Introduction: Anesthetic preconditioning (APC) with volatile anesthetics improves recovery of contractile function and reduces calcium overload after ischemia/reperfusion (I/R). Mitochondrial and sarcolemmal K(ATP) channel openings have been implicated in APC-induced cardioprotection. In this study, we investigated the effect of APC on major calcium cycling proteins and its relation to K(ATP) channels.

Methods: Isolated perfused rat hearts were divided into seven groups: Time control (n = 10), ischemia control (n = 8), APC (n = 8), Mitochondrial K(ATP) inhibitor 5-hydroxydecanoate (5-HD, 200 microM, n = 8), Sarcolemmal K(ATP) inhibitor HMR1098 (HMR, 20 microM, n = 8), and APC plus 5-HD or APC plus HMR1098 (n = 8 each). APC was initiated by administering 1.5% isoflurane for 15 min, followed by a 15 min washout before 30 min of myocardial ischemia and 60 min of reperfusion. Ca2+-release channels (RyR2), Ca2+-adenosine triphosphatase (SERCA2a), phospholamban, plasma membrane Ca2+ ATPase, and sodium-calcium exchanger in the homogenate were determined by Western blot assay.

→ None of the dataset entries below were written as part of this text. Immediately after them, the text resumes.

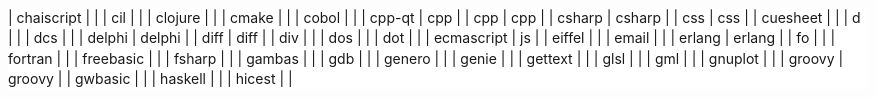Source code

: | chaiscript    |                   |
| cil           |                   |
| clojure       |                   |
| cmake         |                   |
| cobol         |                   |
| cpp-qt        | cpp               |
| cpp           | cpp               |
| csharp        | csharp            |
| css           | css               |
| cuesheet      |                   |
| d             |                   |
| dcs           |                   |
| delphi        | delphi            |
| diff          | diff              |
| div           |                   |
| dos           |                   |
| dot           |                   |
| ecmascript    | js                |
| eiffel        |                   |
| email         |                   |
| erlang        | erlang            |
| fo            |                   |
| fortran       |                   |
| freebasic     |                   |
| fsharp        |                   |
| gambas        |                   |
| gdb           |                   |
| genero        |                   |
| genie         |                   |
| gettext       |                   |
| glsl          |                   |
| gml           |                   |
| gnuplot       |                   |
| groovy        | groovy            |
| gwbasic       |                   |
| haskell       |                   |
| hicest        |                   |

Results: APC improved contractile recovery (left ventricular developed pressure, +dP/dt, -dP/dt) after I/R, which was blocked by 5-HD and HMR. I/R depressed the density of RyR2, SERCA2a, and phospholamban, with no changes in the density of plasma membrane Ca2+ ATPase and sodium-calcium exchanger. APC reversed I/R-induced degradation of RyR2 and SERCA2a in the presence or absence of 5HD and HMR.

Conclusions: I/R-induced depression in cardiac performance is associated with a down-regulation of the major sarcoplasmic reticulum Ca2+-cycling proteins. Anesthesia preconditioning with isoflurane prevents I/R-related degradation of the RyR2 and SERCA2a in the sarcoplasmic reticulum. However, this effect was independent of its activation of K(ATP) channels.